Cleaning up for the future

The SAFEGROUNDS Learning Network aims to encourage good practice in the health, safety and environmental aspects of managing contaminated land on civil nuclear sites and defence sites.

Organisations are becoming more sustainable in their outlook as accountability to their stakeholders grows and the hard lesson left by bad publicity is learnt. Two industries that have been particularly aware of this are the nuclear and defence industries. Although much was once made of their secrecy, defence and in particular nuclear operators are now much more accessible, engaging in dialogue with stakeholders, whether environmental bodies, regulators or consultative organisations. One issue much discussed is how to manage contaminated land.

Historically, little effort has been made to clean up contaminated land on nuclear and defence sites. As has been typical of many industry sectors, there has simply been little reason to do so. Although regulations have long been in place and managed by the Nuclear Installations Inspectorate (NII) of the Health and Safety Executive (HSE), the remediation of contaminated land, whether radioactive or not, was previously not considered a high priority. Indeed, even government legislation in the form of the contaminated land regime did not extend to radioactivity. Add to this a lack of guidance in this area, and it is hardly surprising that little has been done historically to manage used land.

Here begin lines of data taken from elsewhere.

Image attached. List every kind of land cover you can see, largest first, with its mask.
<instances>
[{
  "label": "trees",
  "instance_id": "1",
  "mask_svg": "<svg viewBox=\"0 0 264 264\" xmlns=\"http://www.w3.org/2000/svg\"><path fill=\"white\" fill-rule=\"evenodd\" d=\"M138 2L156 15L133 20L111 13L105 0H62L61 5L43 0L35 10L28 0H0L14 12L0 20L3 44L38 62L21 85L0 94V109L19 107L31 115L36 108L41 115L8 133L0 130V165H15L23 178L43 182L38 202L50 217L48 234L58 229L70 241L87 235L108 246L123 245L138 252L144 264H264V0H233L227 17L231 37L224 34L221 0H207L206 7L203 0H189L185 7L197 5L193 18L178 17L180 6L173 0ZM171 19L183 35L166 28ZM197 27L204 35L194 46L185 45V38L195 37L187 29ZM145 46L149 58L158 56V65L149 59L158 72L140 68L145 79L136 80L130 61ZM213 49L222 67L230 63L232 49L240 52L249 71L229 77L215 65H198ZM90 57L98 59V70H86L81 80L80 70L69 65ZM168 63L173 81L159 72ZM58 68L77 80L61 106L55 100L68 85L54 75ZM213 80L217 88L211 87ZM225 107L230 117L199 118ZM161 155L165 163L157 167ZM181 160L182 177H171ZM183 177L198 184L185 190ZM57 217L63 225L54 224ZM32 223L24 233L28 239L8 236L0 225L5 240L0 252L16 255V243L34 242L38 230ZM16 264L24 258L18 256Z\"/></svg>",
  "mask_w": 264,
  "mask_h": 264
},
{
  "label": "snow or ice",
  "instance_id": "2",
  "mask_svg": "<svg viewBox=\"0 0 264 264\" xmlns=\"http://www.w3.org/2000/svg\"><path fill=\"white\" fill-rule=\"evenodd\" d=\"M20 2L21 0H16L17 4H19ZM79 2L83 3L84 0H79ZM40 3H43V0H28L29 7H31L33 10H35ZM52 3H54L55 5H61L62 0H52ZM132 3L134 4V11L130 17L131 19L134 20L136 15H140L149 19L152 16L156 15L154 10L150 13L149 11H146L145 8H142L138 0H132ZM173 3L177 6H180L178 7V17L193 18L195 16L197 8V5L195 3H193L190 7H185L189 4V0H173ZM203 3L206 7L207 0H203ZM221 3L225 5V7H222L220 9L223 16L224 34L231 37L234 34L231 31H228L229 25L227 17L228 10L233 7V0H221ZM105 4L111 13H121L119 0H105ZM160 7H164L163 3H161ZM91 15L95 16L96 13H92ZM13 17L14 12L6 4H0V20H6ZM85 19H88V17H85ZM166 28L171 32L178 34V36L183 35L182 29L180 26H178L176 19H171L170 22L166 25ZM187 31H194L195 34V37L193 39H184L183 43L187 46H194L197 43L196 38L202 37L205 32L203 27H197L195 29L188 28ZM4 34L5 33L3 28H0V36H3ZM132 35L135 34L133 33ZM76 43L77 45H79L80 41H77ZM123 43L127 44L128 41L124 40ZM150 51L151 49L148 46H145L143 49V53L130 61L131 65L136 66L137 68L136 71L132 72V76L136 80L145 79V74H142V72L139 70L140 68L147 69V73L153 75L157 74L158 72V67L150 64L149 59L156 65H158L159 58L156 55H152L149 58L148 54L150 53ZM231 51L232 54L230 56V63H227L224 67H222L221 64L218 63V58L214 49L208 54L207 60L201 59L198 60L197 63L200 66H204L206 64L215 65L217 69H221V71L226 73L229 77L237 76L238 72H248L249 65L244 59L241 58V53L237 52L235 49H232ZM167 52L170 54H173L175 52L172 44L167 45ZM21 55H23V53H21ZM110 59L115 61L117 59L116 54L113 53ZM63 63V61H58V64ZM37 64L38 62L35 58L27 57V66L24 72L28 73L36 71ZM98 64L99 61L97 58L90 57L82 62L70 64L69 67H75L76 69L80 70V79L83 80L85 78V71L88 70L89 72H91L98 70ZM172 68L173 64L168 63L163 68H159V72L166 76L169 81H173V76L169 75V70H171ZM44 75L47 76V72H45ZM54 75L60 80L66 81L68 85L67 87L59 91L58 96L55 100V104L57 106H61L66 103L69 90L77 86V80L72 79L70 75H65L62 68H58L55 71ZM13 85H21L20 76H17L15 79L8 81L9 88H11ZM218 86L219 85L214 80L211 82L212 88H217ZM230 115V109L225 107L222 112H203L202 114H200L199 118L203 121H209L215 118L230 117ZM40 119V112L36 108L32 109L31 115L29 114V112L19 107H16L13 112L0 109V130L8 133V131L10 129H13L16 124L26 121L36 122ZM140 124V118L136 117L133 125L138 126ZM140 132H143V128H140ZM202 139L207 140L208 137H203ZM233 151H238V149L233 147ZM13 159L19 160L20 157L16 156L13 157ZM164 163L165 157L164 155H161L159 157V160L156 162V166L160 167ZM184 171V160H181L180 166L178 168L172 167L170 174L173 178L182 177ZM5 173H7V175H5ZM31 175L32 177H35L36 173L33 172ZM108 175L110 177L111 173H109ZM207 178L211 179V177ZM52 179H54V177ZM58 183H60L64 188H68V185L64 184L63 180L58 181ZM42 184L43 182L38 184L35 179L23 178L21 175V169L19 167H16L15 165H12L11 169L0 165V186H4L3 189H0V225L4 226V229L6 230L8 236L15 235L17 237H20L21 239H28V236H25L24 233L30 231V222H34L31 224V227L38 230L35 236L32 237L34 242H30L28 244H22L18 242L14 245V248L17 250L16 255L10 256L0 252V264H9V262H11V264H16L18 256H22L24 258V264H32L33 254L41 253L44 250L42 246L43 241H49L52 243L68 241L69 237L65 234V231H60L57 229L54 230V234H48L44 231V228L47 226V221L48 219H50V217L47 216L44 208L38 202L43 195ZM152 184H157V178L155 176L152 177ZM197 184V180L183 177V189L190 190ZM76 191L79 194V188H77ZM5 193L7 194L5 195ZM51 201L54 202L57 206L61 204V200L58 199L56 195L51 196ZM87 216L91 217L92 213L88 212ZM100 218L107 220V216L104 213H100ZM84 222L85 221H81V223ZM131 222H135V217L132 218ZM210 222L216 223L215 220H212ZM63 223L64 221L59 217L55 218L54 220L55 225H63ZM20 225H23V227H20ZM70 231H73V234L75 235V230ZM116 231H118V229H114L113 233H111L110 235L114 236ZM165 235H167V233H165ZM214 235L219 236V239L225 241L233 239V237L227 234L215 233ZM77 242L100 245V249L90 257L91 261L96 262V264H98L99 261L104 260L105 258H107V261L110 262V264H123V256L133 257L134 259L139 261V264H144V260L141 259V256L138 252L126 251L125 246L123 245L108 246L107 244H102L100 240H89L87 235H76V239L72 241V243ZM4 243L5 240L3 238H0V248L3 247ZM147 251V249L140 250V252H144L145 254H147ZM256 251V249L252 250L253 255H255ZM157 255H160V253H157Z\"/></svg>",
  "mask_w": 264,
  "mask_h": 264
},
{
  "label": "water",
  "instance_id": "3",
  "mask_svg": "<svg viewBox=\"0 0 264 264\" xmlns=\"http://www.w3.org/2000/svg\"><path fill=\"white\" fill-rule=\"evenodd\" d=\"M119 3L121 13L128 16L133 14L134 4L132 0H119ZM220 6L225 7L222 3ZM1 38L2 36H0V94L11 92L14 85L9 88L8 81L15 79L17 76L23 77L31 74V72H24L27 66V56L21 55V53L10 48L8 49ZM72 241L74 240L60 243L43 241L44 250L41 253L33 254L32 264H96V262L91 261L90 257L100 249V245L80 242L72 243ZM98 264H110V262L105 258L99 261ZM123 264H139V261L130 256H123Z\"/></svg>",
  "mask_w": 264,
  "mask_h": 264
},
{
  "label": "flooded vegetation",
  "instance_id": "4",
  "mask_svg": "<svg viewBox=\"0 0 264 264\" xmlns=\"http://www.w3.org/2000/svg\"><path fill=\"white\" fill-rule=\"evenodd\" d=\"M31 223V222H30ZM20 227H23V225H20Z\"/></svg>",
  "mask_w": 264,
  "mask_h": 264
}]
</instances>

However, the estimated 4.4 million new dwellings required in the UK by 2020 and a government pledge to build 60 per cent of new housing on brownfield sites has brought the recovery of all kinds of contaminated land to the fore. Legislation is also forcing industry to take ownership of the pollution it creates. The recent introduction of regional land contamination registers, compliance notices and the risk of significant penalties for those who fall foul of them, places an impetus on industry to deal with dormant land that previously it would have been quite happy to forget. And, of course, excavation to landfill sites is no longer a viable option. The Landfill Directive has seen landfill tax spiral and the establishment of punitive rates for the disposal of contaminated materials. The nuclear and defence industries are now to be monitored as the government updates contaminated land legislation to include radioactivity for the first time.

It is against this backdrop that in 1999 a feasibility study was commissioned to investigate the need for best practice guidance for the management of contaminated land on nuclear and defence sites. Contaminated land was being increasingly recognised as a significant liability but few operators were clear how it should be approached. Contaminated land in the nuclear sector is more complex and onerous and certainly in need of very much longer strategic planning and operations than would be usual for other industrially contaminated development sites. Even though the issues faced are common across all industry sectors, their severity is potentially that much greater. Contamination often results from a long legacy of operation and there is a complicated regulatory structure. Furthermore, there are potentially large financial liabilities and most importantly there is a high level of stakeholder concern. The study found that guidance was needed, in different forms and for different sectors of the nuclear industry, the regulators and the public.

It was also recommended that a learning network or discussion forum was the best means of providing guidance and advice, and so the SAFEGROUNDS Learning Network was born.

The SAFEGROUNDS Learning Network is managed by CIRIA with the support of a project team and is sponsored by the DTI through the Liability Management Group’s Safety Issues Task Force (SITF). The purpose of the SAFEGROUNDS Learning Network is to encourage good practice in the health, safety and environmental aspects of managing contaminated land on civil nuclear sites and defence sites. It is concerned with radioactively contaminated land, chemically (non-radioactively) contaminated land, and land with both radioactive and chemical contamination. It is a collaboration between nuclear liability holders and the regulators, contractors and consultants to the industry, and other stakeholders representing public and wider environmental interests.

Participants in the project as well as those with a more peripheral interest are able to keeps lines of communication open through the SAFEGROUNDS website ( Visitors to the site can find out about events and meetings, download publications including guidance documents, access links to other useful sites and feedback on their own experiences. In fact the feedback has been used extensively in the consultation on key principals for managing contaminated land.

Also available from the website as a pdf download is SAFEGROUNDS – Good Practice Guidance for the Management of Contaminated Land on Nuclear and Defence sites. The aim of this has been to provide a guidance document containing key principles and basic guidance for all sites, and more specific guidance for the nuclear sites; and defence sites for which a change of ownership and/or use is planned. However, work on the guidance did not finish with its publication. Conceived as a living document, it is planned that the guidance will evolve with changes in requirements, legislation and regulations.

Benefits resulting from the project have been significant. First and foremost the industries concerned now have much better consensus on how contaminated land should be remediated. Regardless of the severity of the contamination or the type of business, organisations now have a framework that can be applied safe in the confidence that they are implementing techniques consulted upon by the industries and crucially, their stakeholders.

However, not all of the benefits are so tangible. Certainly both industries have gained tremendously from the communicative process. For the first time, representatives of different sections of industry have come together to discuss controversial issues. Each has learned to consider key issues from different viewpoints and even understand the others’ stance. The lines of communication which have now been created will be used and built upon time and time again as the industries undertake dialogue on different issues that present themselves in the years to come.